• **Exercise aim**
Figure out how many lines in these records contain "format". Only the number belongs in the reply.

[Electronic design automation data]
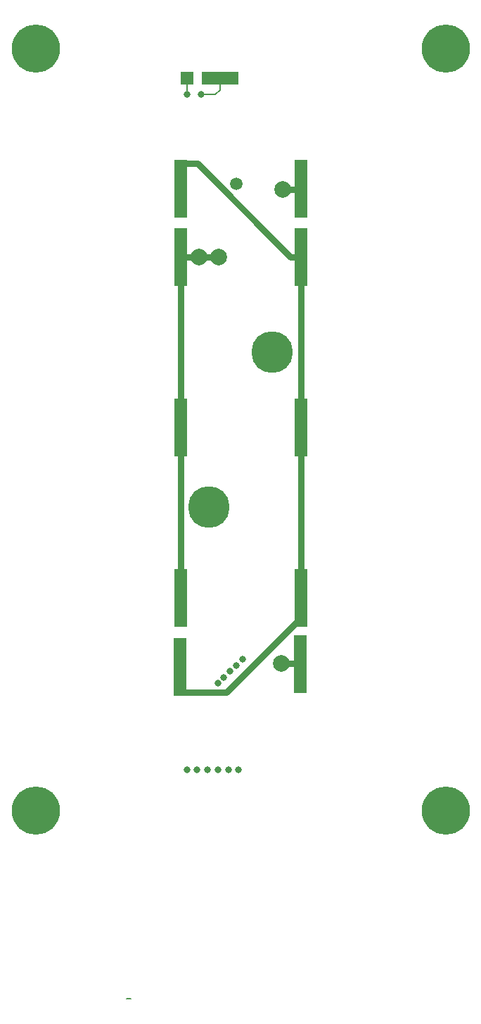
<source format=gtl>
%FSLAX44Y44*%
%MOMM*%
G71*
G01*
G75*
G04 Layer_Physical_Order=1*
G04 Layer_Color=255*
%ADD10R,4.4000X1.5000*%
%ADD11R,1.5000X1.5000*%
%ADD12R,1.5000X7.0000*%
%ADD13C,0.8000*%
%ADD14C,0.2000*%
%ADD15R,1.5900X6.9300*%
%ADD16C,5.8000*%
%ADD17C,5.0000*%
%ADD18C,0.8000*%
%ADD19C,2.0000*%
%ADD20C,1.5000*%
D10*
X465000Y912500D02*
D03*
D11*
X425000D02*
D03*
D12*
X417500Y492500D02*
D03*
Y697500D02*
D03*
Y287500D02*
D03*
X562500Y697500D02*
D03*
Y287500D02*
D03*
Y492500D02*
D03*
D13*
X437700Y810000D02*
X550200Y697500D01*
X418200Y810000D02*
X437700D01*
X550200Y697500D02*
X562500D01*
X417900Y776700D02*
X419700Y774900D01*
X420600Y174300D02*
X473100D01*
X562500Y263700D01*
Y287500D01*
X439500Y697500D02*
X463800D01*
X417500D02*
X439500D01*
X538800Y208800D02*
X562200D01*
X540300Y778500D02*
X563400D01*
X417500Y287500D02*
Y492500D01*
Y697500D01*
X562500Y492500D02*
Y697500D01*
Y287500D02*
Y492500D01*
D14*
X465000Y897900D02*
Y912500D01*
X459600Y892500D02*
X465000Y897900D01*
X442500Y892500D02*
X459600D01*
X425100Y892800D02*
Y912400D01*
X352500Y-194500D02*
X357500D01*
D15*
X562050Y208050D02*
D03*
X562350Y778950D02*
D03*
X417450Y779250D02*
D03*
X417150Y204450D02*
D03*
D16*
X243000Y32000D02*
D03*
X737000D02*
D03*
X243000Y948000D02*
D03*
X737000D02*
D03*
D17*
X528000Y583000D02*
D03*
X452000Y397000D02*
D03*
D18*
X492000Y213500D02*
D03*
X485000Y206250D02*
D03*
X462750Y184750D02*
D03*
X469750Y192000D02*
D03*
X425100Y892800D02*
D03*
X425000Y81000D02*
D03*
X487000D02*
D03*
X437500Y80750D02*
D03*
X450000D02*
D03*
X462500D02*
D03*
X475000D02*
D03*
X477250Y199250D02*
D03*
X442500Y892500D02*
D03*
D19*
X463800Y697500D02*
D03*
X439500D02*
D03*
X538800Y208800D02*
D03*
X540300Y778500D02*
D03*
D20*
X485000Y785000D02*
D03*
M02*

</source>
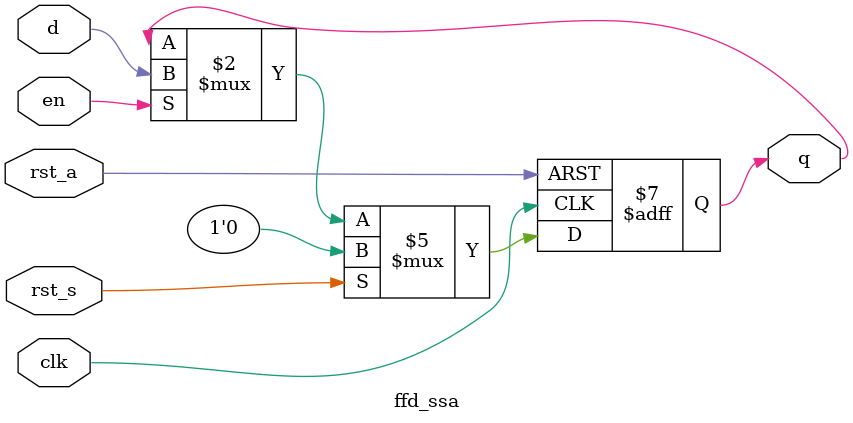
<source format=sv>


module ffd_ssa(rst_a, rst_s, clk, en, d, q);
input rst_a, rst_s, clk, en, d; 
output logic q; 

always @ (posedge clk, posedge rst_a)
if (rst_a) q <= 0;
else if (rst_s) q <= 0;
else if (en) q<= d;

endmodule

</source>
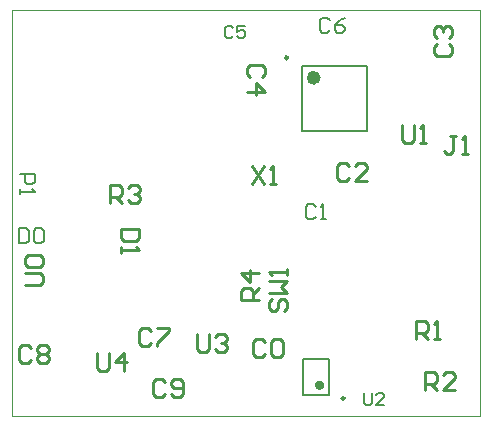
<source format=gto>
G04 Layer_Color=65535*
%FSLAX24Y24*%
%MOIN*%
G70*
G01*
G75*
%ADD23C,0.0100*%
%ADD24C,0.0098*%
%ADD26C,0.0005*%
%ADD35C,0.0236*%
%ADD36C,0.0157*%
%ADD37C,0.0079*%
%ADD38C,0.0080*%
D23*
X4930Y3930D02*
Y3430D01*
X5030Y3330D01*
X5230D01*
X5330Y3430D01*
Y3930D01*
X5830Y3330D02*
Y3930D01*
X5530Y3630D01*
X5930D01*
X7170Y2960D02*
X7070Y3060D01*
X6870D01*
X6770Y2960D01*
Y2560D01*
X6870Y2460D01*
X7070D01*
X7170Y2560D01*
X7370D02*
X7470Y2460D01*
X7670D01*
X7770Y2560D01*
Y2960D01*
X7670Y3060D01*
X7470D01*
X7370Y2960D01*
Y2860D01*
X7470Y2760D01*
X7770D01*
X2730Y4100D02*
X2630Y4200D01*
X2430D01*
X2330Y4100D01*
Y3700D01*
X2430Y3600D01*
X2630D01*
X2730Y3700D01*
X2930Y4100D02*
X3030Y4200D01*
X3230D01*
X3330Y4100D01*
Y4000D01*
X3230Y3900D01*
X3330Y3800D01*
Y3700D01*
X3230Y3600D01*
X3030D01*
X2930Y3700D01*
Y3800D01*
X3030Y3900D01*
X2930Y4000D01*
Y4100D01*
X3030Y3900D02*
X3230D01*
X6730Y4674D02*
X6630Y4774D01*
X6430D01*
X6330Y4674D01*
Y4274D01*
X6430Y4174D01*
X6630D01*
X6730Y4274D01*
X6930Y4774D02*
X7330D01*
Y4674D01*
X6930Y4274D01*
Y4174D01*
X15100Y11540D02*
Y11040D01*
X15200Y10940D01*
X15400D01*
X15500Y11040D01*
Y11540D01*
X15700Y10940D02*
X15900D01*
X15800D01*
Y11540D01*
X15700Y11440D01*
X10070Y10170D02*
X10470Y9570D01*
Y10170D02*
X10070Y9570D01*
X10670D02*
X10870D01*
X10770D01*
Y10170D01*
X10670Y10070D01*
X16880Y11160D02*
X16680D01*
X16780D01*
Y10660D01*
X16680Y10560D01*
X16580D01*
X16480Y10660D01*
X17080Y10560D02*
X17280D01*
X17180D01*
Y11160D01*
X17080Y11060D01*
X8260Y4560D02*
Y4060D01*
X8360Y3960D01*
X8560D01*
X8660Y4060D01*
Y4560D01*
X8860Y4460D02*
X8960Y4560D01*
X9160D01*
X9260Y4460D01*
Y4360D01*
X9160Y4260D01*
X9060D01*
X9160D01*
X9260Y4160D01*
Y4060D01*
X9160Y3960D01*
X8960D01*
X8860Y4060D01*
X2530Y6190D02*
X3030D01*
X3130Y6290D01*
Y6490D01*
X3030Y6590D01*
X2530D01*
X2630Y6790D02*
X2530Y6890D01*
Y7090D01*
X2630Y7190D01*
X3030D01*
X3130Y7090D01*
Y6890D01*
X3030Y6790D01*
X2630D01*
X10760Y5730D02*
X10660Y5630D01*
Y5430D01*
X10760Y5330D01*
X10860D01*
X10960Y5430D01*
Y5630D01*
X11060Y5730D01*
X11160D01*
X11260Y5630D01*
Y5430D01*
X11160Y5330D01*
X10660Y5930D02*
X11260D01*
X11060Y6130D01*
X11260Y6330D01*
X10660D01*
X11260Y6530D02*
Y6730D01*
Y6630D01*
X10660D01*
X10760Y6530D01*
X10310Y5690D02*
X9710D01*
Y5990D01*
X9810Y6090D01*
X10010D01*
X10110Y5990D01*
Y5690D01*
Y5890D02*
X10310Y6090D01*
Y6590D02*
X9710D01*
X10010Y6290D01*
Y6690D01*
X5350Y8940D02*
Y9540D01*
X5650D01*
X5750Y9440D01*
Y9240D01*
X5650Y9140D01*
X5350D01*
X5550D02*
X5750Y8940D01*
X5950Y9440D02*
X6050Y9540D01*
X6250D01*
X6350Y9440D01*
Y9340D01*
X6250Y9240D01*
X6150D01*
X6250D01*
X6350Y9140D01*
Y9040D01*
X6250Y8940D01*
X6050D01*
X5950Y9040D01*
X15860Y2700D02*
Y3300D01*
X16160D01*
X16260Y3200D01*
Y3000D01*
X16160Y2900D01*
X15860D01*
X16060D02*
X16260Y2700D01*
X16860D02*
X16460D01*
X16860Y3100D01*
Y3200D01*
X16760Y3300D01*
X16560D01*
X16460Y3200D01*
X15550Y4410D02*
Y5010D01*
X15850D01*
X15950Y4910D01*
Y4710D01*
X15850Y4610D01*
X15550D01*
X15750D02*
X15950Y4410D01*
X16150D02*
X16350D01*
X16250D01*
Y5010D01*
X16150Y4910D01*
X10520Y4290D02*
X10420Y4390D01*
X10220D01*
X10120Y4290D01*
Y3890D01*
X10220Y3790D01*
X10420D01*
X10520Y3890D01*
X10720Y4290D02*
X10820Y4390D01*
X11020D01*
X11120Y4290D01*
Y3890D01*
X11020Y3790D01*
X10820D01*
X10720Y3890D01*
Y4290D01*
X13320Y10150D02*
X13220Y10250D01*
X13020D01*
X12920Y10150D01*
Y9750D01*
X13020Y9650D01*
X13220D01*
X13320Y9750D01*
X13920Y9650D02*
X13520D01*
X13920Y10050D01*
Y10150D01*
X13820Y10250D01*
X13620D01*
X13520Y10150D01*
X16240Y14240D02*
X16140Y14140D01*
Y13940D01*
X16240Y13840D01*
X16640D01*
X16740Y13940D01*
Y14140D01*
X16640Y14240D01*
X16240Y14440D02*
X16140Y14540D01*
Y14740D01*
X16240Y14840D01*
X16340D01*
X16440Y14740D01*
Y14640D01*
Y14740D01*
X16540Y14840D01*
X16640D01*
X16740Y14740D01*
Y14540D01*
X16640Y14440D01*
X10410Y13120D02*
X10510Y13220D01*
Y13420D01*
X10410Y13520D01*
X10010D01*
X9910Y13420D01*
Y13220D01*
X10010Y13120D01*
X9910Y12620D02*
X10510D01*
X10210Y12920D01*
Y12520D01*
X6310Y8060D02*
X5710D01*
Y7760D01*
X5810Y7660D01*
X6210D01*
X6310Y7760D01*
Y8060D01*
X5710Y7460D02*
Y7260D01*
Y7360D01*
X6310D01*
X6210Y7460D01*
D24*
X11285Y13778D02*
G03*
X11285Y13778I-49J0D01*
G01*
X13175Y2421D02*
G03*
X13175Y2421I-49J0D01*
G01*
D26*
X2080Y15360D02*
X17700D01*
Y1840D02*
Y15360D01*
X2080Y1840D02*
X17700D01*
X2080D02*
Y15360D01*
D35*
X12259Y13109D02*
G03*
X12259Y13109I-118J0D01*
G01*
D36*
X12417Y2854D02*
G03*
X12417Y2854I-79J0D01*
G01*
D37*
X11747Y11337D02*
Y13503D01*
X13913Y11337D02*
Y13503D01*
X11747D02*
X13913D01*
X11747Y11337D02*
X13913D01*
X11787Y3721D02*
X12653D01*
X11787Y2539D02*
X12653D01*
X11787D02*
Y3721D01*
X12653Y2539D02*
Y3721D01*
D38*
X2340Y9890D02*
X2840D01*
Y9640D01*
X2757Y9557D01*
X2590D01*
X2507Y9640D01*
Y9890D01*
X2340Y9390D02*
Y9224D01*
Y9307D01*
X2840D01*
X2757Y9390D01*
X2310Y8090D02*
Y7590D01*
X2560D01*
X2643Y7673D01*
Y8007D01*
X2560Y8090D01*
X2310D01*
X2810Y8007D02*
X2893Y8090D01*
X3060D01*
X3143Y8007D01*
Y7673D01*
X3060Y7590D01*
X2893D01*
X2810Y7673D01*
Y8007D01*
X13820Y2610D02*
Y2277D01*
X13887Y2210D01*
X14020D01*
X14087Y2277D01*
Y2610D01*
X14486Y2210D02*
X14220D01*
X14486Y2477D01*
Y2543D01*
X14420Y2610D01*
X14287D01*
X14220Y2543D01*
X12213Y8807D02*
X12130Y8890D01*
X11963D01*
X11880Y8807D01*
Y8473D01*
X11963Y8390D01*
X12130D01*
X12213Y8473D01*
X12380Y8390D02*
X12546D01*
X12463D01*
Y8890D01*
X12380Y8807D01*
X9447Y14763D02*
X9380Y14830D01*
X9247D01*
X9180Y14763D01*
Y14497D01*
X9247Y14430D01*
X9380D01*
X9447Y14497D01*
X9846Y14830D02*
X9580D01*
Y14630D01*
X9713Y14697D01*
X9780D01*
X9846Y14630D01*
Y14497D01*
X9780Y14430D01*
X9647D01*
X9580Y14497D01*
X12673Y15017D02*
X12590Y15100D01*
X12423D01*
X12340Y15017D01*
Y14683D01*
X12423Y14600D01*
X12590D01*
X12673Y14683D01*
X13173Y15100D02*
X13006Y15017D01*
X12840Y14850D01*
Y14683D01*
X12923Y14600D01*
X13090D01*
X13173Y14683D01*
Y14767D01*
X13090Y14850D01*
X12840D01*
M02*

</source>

• **Finished exercise**
3